**CONSIGNE**
Reproduisez sans rien changer le passage du texte présenté qui commence aux mots « La vie a la » et s'arrête après « prise en otage ? ».

**TEXTE PRÉSENTÉ**

---------------

La peau dure

Publié le par la freniere

La vie a la peau dure mais le cœur trop tendre. La jeunesse est en deuil de sa propre jeunesse. À tant vouloir voler, on se ronge les ailes. À tant vouloir franchir le fleuve, on ignore les rives. On ne fait pas le plein dans un enfer de vide. Des robineux grelottent dans le temps bête et la tempête, dans le carnage et le carton. Ils rêvent pour la jungle d’un sourire de guenon, de mots d’amour indécodables par les ordinateurs et d’un grand oui sonore contre le mur du non. Les narines du rêve sont rongées par la coke. La pierre respire à peine sous la poussière toxique. Les oiseaux se cachent dans leurs ailes et ne savent plus voler. Je perds le fil de jour en jour. Fait-il beau quelque part, là où la lumière du jour n’est pas prise en otage ?

---------------

**JEU DE DONNÉES**
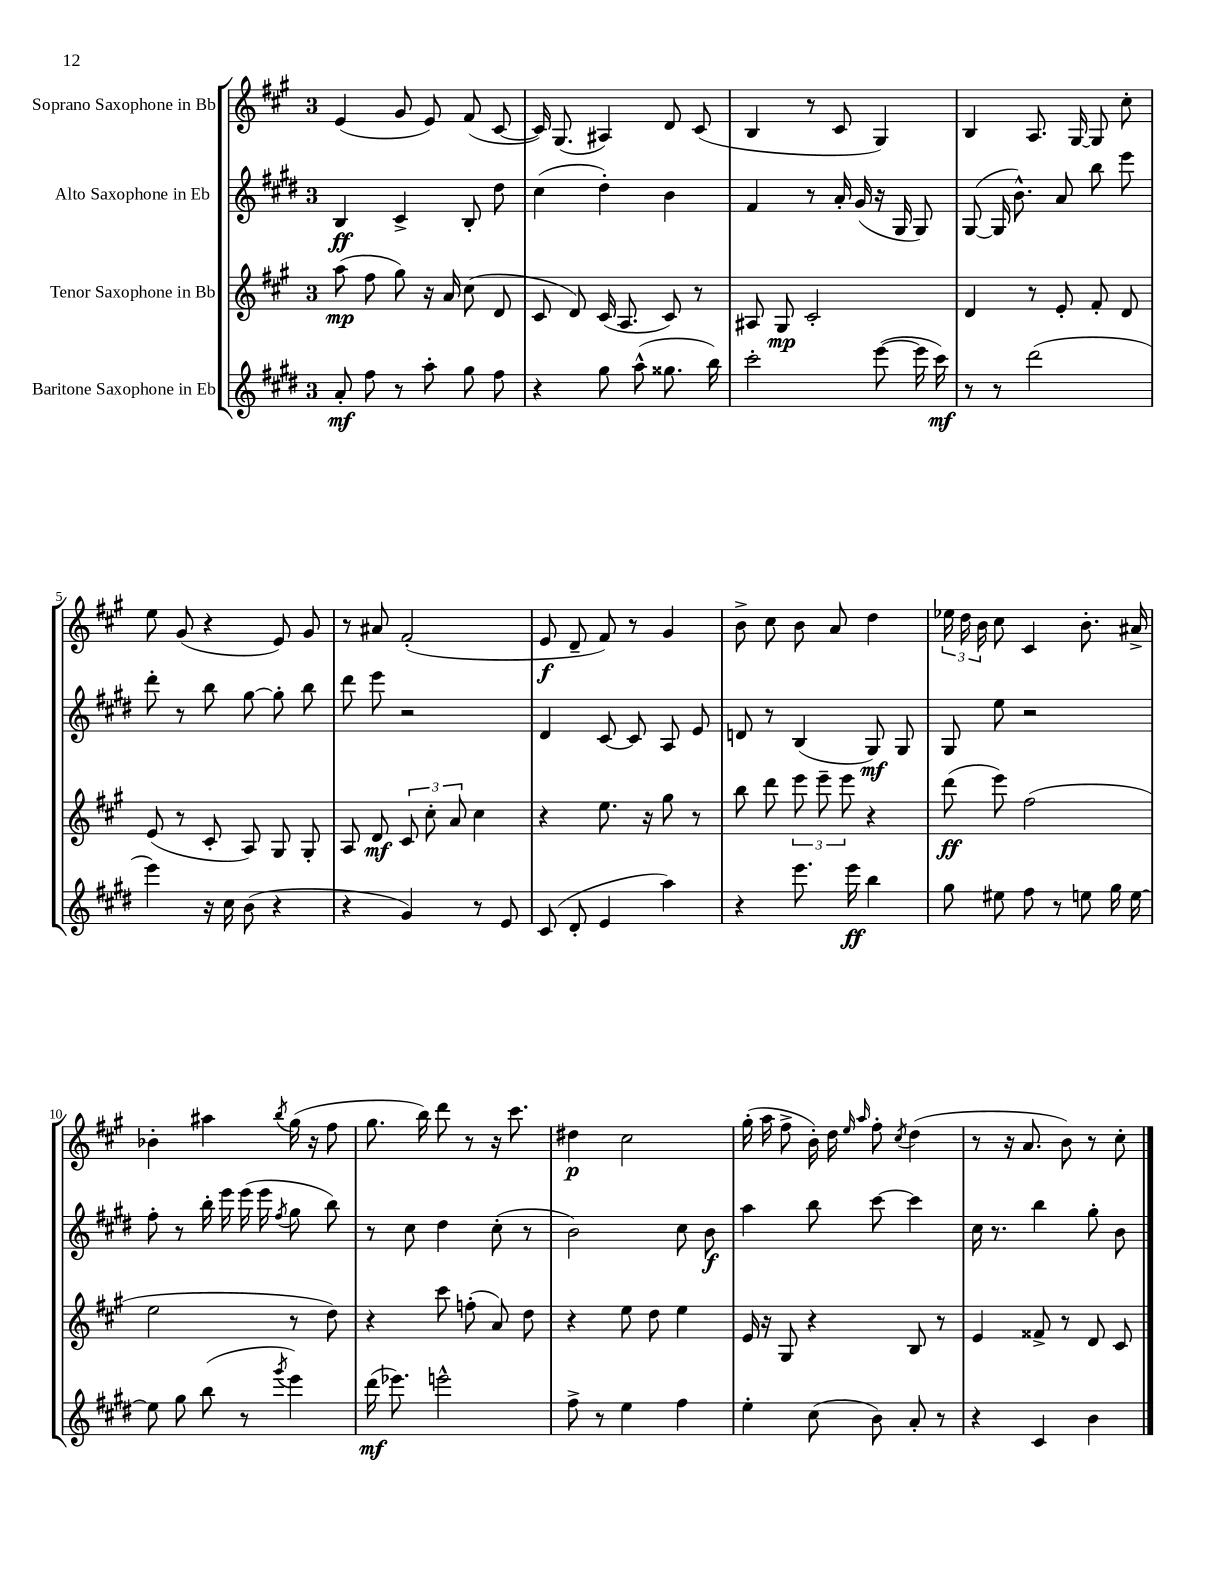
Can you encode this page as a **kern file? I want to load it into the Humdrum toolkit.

**kern	**dynam	**kern	**dynam	**kern	**dynam	**kern	**dynam
*part4	*part4	*part3	*part3	*part2	*part2	*part1	*part1
*staff4	*staff4	*staff3	*staff3	*staff2	*staff2	*staff1	*staff1
*I"Baritone Saxophone in Eb	*	*I"Tenor Saxophone in Bb	*	*I"Alto Saxophone in Eb	*	*I"Soprano Saxophone in Bb	*
*clefG2	*	*clefG2	*	*clefG2	*	*clefG2	*
*k[f#c#g#d#]	*	*k[f#c#g#]	*	*k[f#c#g#d#]	*	*k[f#c#g#]	*
*M3/4	*	*M3/4	*	*M3/4	*	*M3/4	*
=1	=1	=1	=1	=1	=1	=1	=1
8a'/	mf	(8aa\	mp	4B/	ff	(4e/	.
8ff#\	.	8ff#\	.	.	.	.	.
8r	.	8gg#\)	.	4c#^/	.	8g#/	.
8aa'\	.	16r	.	.	.	8e/)	.
.	.	16a/	.	.	.	.	.
8gg#\	.	(8cc#\	.	8B'/	.	(8f#/	.
8ff#\	.	8d/	.	8dd#\	.	[8c#/	.
=2	=2	=2	=2	=2	=2	=2	=2
4r	.	8c#/	.	(4cc#\	.	16c#/])	.
.	.	.	.	.	.	(8.G#/	.
.	.	8d/)	.	.	.	.	.
8gg#\	.	(16c#/	.	4dd#'\)	.	4A#X/)	.
.	.	8.A/	.	.	.	.	.
(8aa^^\	.	.	.	.	.	.	.
8.gg##X\	.	8c#/)	.	4b\	.	8d/	.
.	.	8r	.	.	.	(8c#/	.
16bb\)	.	.	.	.	.	.	.
=3	=3	=3	=3	=3	=3	=3	=3
2ccc#'\	.	8A#X/	.	4f#/	.	4B/	.
.	.	8G#/	mp	.	.	.	.
.	.	2c#'/	.	8r	.	8r	.
.	.	.	.	16a'/	.	8c#/	.
.	.	.	.	(16g#/	.	.	.
([8eee\	.	.	.	16r	.	4G#/)	.
.	.	.	.	16G#/	.	.	.
16eee\]	.	.	.	8G#/)	.	.	.
16ccc#\)	mf	.	.	.	.	.	.
=4	=4	=4	=4	=4	=4	=4	=4
8r	.	4d/	.	([8G#/	.	4B/	.
8r	.	.	.	16G#/]	.	.	.
.	.	.	.	8.b^^\)	.	.	.
(2ddd#\	.	8r	.	.	.	8.A/	.
.	.	8e'/	.	8a/	.	.	.
.	.	.	.	.	.	[16G#/	.
.	.	8f#'/	.	8bb\	.	8G#/]	.
.	.	8d/	.	8eee\	.	8cc#'\	.
!!LO:LB:g=z
=5	=5	=5	=5	=5	=5	=5	=5
4eee\)	.	(8e/	.	8ddd#'\	.	8ee\	.
.	.	8r	.	8r	.	(8g#/	.
16r	.	8c#'/	.	8bb\	.	4r	.
16cc#\	.	.	.	.	.	.	.
(8b\	.	8A/)	.	[8gg#\	.	.	.
4r	.	8G#/	.	8gg#'\]	.	8e/)	.
.	.	8G#'/	.	8bb\	.	8g#/	.
=6	=6	=6	=6	=6	=6	=6	=6
4r	.	8A/	.	8ddd#\	.	8r	.
.	.	8d/	mf	8eee\	.	8a#X/	.
4g#/)	.	12c#/	.	2r	.	(2f#'/	.
.	.	12cc#'\	.	.	.	.	.
.	.	12a/	.	.	.	.	.
8r	.	4cc#\	.	.	.	.	.
8e/	.	.	.	.	.	.	.
=7	=7	=7	=7	=7	=7	=7	=7
(8c#/	.	4r	.	4d#/	.	8e/	f
8d#'/	.	.	.	.	.	8d~/	.
4e/	.	8.ee\	.	[8c#/	.	8f#/)	.
.	.	.	.	8c#/]	.	8r	.
.	.	16r	.	.	.	.	.
4aa\)	.	8gg#\	.	8A/	.	4g#/	.
.	.	8r	.	8e/	.	.	.
=8	=8	=8	=8	=8	=8	=8	=8
4r	.	8bb\	.	8dn/	.	8b^\	.
.	.	8ddd\	.	8r	.	8cc#\	.
8.eee\	.	12eee\	.	(4B/	.	8b\	.
.	.	12eee~\	.	.	.	.	.
.	.	.	.	.	.	8a/	.
.	.	12eee\	.	.	.	.	.
16eee\	ff	.	.	.	.	.	.
4bb\	.	4r	.	8G#/)	mf	4dd\	.
.	.	.	.	8G#/	.	.	.
=9	=9	=9	=9	=9	=9	=9	=9
8gg#\	.	(8ddd\	ff	8G#/	.	24ee-X\	.
.	.	.	.	.	.	24dd\	.
.	.	.	.	.	.	24b\	.
8ee#X\	.	8eee\)	.	8ee\	.	8cc#\	.
8ff#\	.	(2ff#\	.	2r	.	4c#/	.
8r	.	.	.	.	.	.	.
8een\	.	.	.	.	.	8.b'\	.
16gg#\	.	.	.	.	.	.	.
[16ee\	.	.	.	.	.	16a#X^/	.
!!LO:LB:g=z
=10	=10	=10	=10	=10	=10	=10	=10
8ee\]	.	2ee\	.	8ff#'\	.	4b-X'\	.
8gg#\	.	.	.	8r	.	.	.
(8bb\	.	.	.	16bb'\	.	4aa#X\	.
.	.	.	.	16eee\	.	.	.
8r	.	.	.	(16eee\	.	.	.
.	.	.	.	16eee\	.	.	.
8qggg#/	.	.	.	8qff#/	.	8qbb/	.
4eee\)	.	8r	.	8gg#\	.	(16gg#\	.
.	.	.	.	.	.	16r	.
.	.	8dd\)	.	8bb\)	.	8ff#\	.
=11	=11	=11	=11	=11	=11	=11	=11
(16ddd#\	mf	4r	.	8r	.	8.gg#\	.
8.eee-X\)	.	.	.	.	.	.	.
.	.	.	.	8cc#\	.	.	.
.	.	.	.	.	.	16bb\)	.
2eeen^^\	.	8ccc#\	.	4dd#\	.	8ddd\	.
.	.	(8ffn'\	.	.	.	8r	.
.	.	8a/)	.	(8cc#'\	.	16r	.
.	.	.	.	.	.	8.ccc#\	.
.	.	8dd\	.	8r	.	.	.
=12	=12	=12	=12	=12	=12	=12	=12
8ff#^\	.	4r	.	2b\)	.	4dd#X\	p
8r	.	.	.	.	.	.	.
4ee\	.	8ee\	.	.	.	2cc#\	.
.	.	8dd\	.	.	.	.	.
4ff#\	.	4ee\	.	8cc#\	.	.	.
.	.	.	.	8b\	f	.	.
=13	=13	=13	=13	=13	=13	=13	=13
4ee'\	.	16e/	.	4aa\	.	(16gg#'\	.
.	.	16r	.	.	.	16aa\	.
.	.	8G#/	.	.	.	8ff#^\	.
(8cc#\	.	4r	.	8bb\	.	16b'\)	.
.	.	.	.	.	.	16dd\	.
.	.	.	.	.	.	16qqee/	.
.	.	.	.	.	.	16qqaa/	.
8b\)	.	.	.	[8ccc#\	.	8ff#'\	.
.	.	.	.	.	.	8qcc#/	.
8a'/	.	8B/	.	4ccc#\]	.	(4dd\	.
8r	.	8r	.	.	.	.	.
=14	=14	=14	=14	=14	=14	=14	=14
4r	.	4e/	.	16cc#\	.	8r	.
.	.	.	.	8.r	.	.	.
.	.	.	.	.	.	16r	.
.	.	.	.	.	.	8.a/	.
4c#/	.	8f##X^/	.	4bb\	.	.	.
.	.	8r	.	.	.	8b\)	.
4b\	.	8d/	.	8gg#'\	.	8r	.
.	.	8c#/	.	8b\	.	8cc#'\	.
==	==	==	==	==	==	==	==
*-	*-	*-	*-	*-	*-	*-	*-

---------------

**EXERCICE CORRIGÉ**
La vie a la peau dure mais le cœur trop tendre. La jeunesse est en deuil de sa propre jeunesse. À tant vouloir voler, on se ronge les ailes. À tant vouloir franchir le fleuve, on ignore les rives. On ne fait pas le plein dans un enfer de vide. Des robineux grelottent dans le temps bête et la tempête, dans le carnage et le carton. Ils rêvent pour la jungle d’un sourire de guenon, de mots d’amour indécodables par les ordinateurs et d’un grand oui sonore contre le mur du non. Les narines du rêve sont rongées par la coke. La pierre respire à peine sous la poussière toxique. Les oiseaux se cachent dans leurs ailes et ne savent plus voler. Je perds le fil de jour en jour. Fait-il beau quelque part, là où la lumière du jour n’est pas prise en otage ?